(TASK BRIEF) None of the images should appear in your copy. Transcribe the data in full.

- Opening Delimiter -

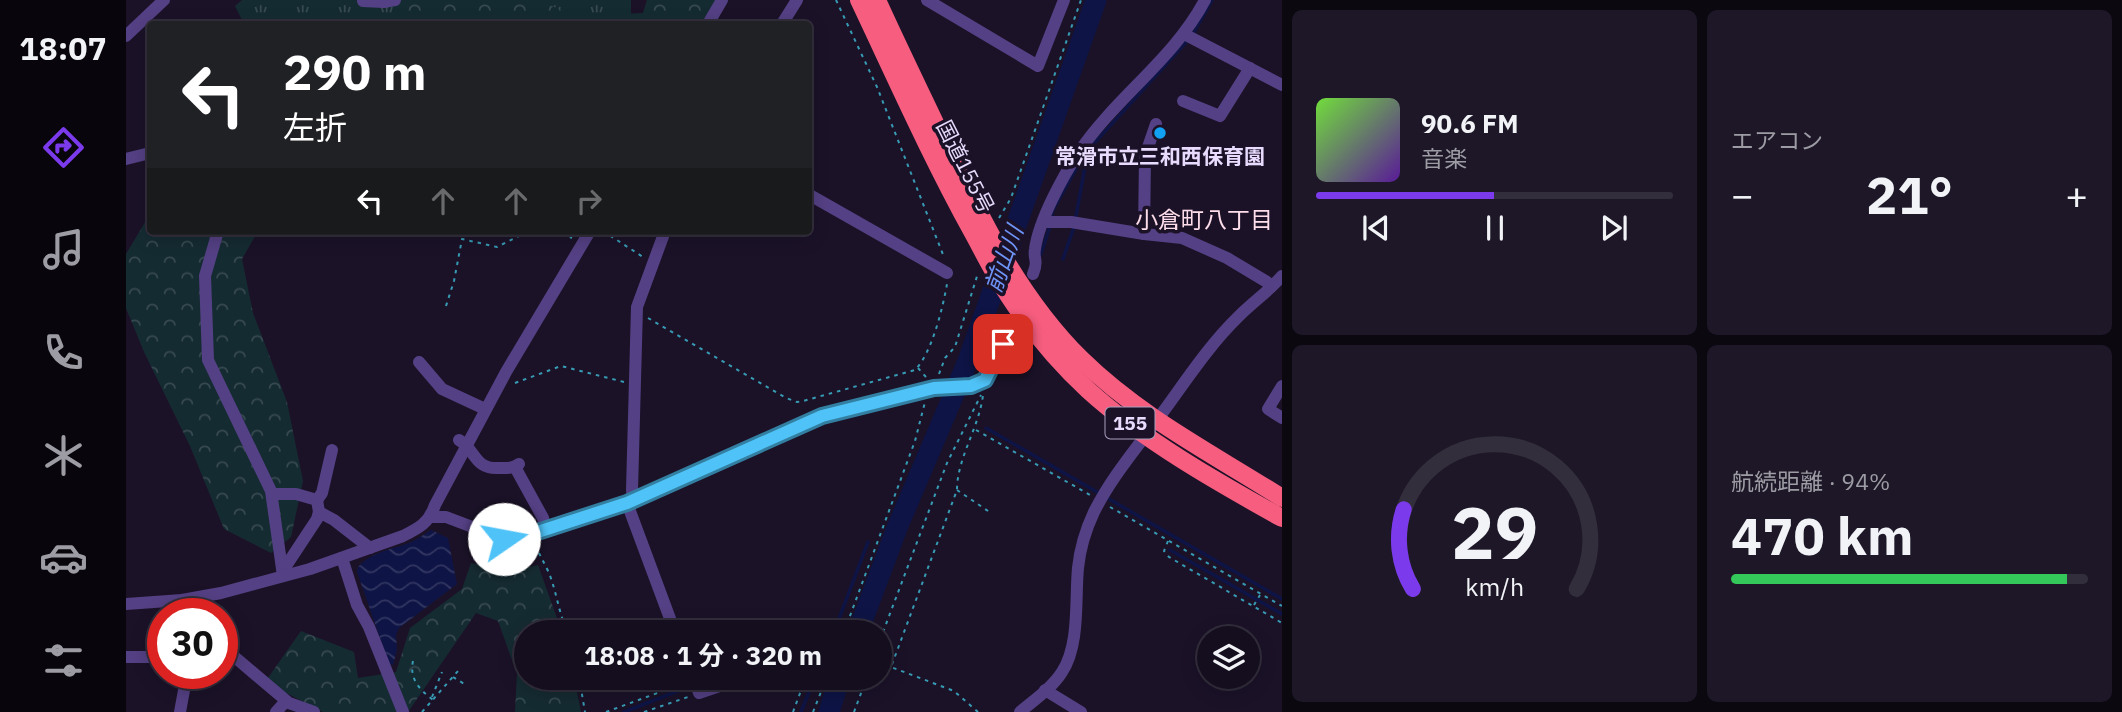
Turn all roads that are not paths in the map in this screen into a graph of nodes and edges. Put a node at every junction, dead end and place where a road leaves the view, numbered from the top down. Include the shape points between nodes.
1 (164, 0) edge
2 (395, 0) edge
3 (722, 0) edge
4 (797, 0) edge
5 (859, 0) edge
6 (877, 0) edge
7 (927, 0) edge
8 (1064, 0) edge
9 (1205, 0) edge
10 (363, 1) edge
11 (710, 21) edge
12 (784, 21) edge
13 (1184, 34) junction
14 (126, 36) edge
15 (1251, 68) junction
16 (1282, 85) edge
17 (1183, 101) dead end
18 (1156, 124) dead end
19 (147, 154) edge
20 (126, 159) edge
21 (812, 196) edge
22 (1044, 222) junction
23 (1144, 234) junction
24 (217, 235) edge
25 (587, 235) edge
26 (664, 235) edge
27 (990, 247) junction
28 (947, 273) road end
29 (1033, 274) dead end
30 (1278, 284) edge
31 (1011, 327) dead end
32 (419, 362) dead end
33 (1282, 386) edge
34 (485, 410) junction
35 (1282, 418) edge
36 (1151, 428) junction
37 (463, 443) junction
38 (332, 450) dead end
39 (272, 494) junction
40 (1282, 498) edge
41 (630, 502) junction
42 (318, 506) junction
43 (431, 517) junction
44 (1282, 518) edge
45 (539, 531) junction
46 (370, 548) junction
47 (342, 558) junction
48 (282, 572) junction
49 (193, 598) edge
50 (147, 602) edge
51 (126, 604) edge
52 (671, 620) edge
53 (126, 657) edge
54 (147, 657) edge
55 (238, 660) edge
56 (184, 689) edge
57 (1045, 690) junction
58 (286, 701) junction
59 (180, 712) edge
60 (276, 712) edge
61 (314, 712) edge
62 (403, 712) edge
63 (1020, 712) edge
64 (1081, 712) edge

1 - 14 street
2 - 10 street
3 - 11 street
4 - 12 street
5 - 27 highway, 国道155号 / 155 via 950,191
6 - 27 highway, 国道155号 / 155
7 - 8 street via 1038,66
9 - 13 street
13 - 15 street
13 - 22 street via 1092,134 1056,190
15 - 16 street
15 - 17 street via 1220,116
18 - 23 street via 1145,156
19 - 20 street
21 - 28 street
22 - 23 street
22 - 29 street via 1034,251 1038,263
23 - 30 street via 1182,238
24 - 39 street via 205,276 208,360
25 - 34 street
26 - 41 street via 637,314
27 - 36 highway, 国道155号 / 155 via 1051,326
27 - 36 highway, 国道155号 / 155 via 1007,293 1065,367 1106,405
30 - 36 street via 1240,314 1209,349
31 - 41 street via 985,380 822,416
32 - 34 street via 442,389
33 - 35 street via 1268,409
34 - 37 street
36 - 40 highway, 国道155号 / 155
36 - 44 highway, 国道155号 / 155 via 1191,464
36 - 57 street via 1100,501 1082,542 1071,652 1063,672
37 - 43 street
37 - 45 street via 489,469 517,466 543,518
38 - 42 street
39 - 42 street via 296,494
39 - 48 street
41 - 45 street
41 - 52 street
42 - 46 street
42 - 48 street via 312,527
43 - 45 street via 446,517 504,539
43 - 46 street via 410,533
46 - 47 street
47 - 48 street
47 - 62 street via 356,605
48 - 49 street
50 - 51 street
53 - 54 street
55 - 58 street
56 - 59 street
57 - 63 street
57 - 64 street
58 - 60 street
58 - 61 street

- Closing Delimiter -

(WRITTEN ANSWER)
Turn all roads that are not paths in the map in this screen into a graph of nodes and edges. Put a node at every junction, dead end and place where a road leaves the view, numbered from the top down. Include the shape points between nodes.
1 (164, 0) edge
2 (395, 0) edge
3 (722, 0) edge
4 (797, 0) edge
5 (859, 0) edge
6 (877, 0) edge
7 (927, 0) edge
8 (1064, 0) edge
9 (1205, 0) edge
10 (363, 1) edge
11 (710, 21) edge
12 (784, 21) edge
13 (1184, 34) junction
14 (126, 36) edge
15 (1251, 68) junction
16 (1282, 85) edge
17 (1183, 101) dead end
18 (1156, 124) dead end
19 (147, 154) edge
20 (126, 159) edge
21 (812, 196) edge
22 (1044, 222) junction
23 (1144, 234) junction
24 (217, 235) edge
25 (587, 235) edge
26 (664, 235) edge
27 (990, 247) junction
28 (947, 273) road end
29 (1033, 274) dead end
30 (1278, 284) edge
31 (1011, 327) dead end
32 (419, 362) dead end
33 (1282, 386) edge
34 (485, 410) junction
35 (1282, 418) edge
36 (1151, 428) junction
37 (463, 443) junction
38 (332, 450) dead end
39 (272, 494) junction
40 (1282, 498) edge
41 (630, 502) junction
42 (318, 506) junction
43 (431, 517) junction
44 (1282, 518) edge
45 (539, 531) junction
46 (370, 548) junction
47 (342, 558) junction
48 (282, 572) junction
49 (193, 598) edge
50 (147, 602) edge
51 (126, 604) edge
52 (671, 620) edge
53 (126, 657) edge
54 (147, 657) edge
55 (238, 660) edge
56 (184, 689) edge
57 (1045, 690) junction
58 (286, 701) junction
59 (180, 712) edge
60 (276, 712) edge
61 (314, 712) edge
62 (403, 712) edge
63 (1020, 712) edge
64 (1081, 712) edge

1 - 14 street
2 - 10 street
3 - 11 street
4 - 12 street
5 - 27 highway, 国道155号 / 155 via 950,191
6 - 27 highway, 国道155号 / 155
7 - 8 street via 1038,66
9 - 13 street
13 - 15 street
13 - 22 street via 1092,134 1056,190
15 - 16 street
15 - 17 street via 1220,116
18 - 23 street via 1145,156
19 - 20 street
21 - 28 street
22 - 23 street
22 - 29 street via 1034,251 1038,263
23 - 30 street via 1182,238
24 - 39 street via 205,276 208,360
25 - 34 street
26 - 41 street via 637,314
27 - 36 highway, 国道155号 / 155 via 1051,326
27 - 36 highway, 国道155号 / 155 via 1007,293 1065,367 1106,405
30 - 36 street via 1240,314 1209,349
31 - 41 street via 985,380 822,416
32 - 34 street via 442,389
33 - 35 street via 1268,409
34 - 37 street
36 - 40 highway, 国道155号 / 155
36 - 44 highway, 国道155号 / 155 via 1191,464
36 - 57 street via 1100,501 1082,542 1071,652 1063,672
37 - 43 street
37 - 45 street via 489,469 517,466 543,518
38 - 42 street
39 - 42 street via 296,494
39 - 48 street
41 - 45 street
41 - 52 street
42 - 46 street
42 - 48 street via 312,527
43 - 45 street via 446,517 504,539
43 - 46 street via 410,533
46 - 47 street
47 - 48 street
47 - 62 street via 356,605
48 - 49 street
50 - 51 street
53 - 54 street
55 - 58 street
56 - 59 street
57 - 63 street
57 - 64 street
58 - 60 street
58 - 61 street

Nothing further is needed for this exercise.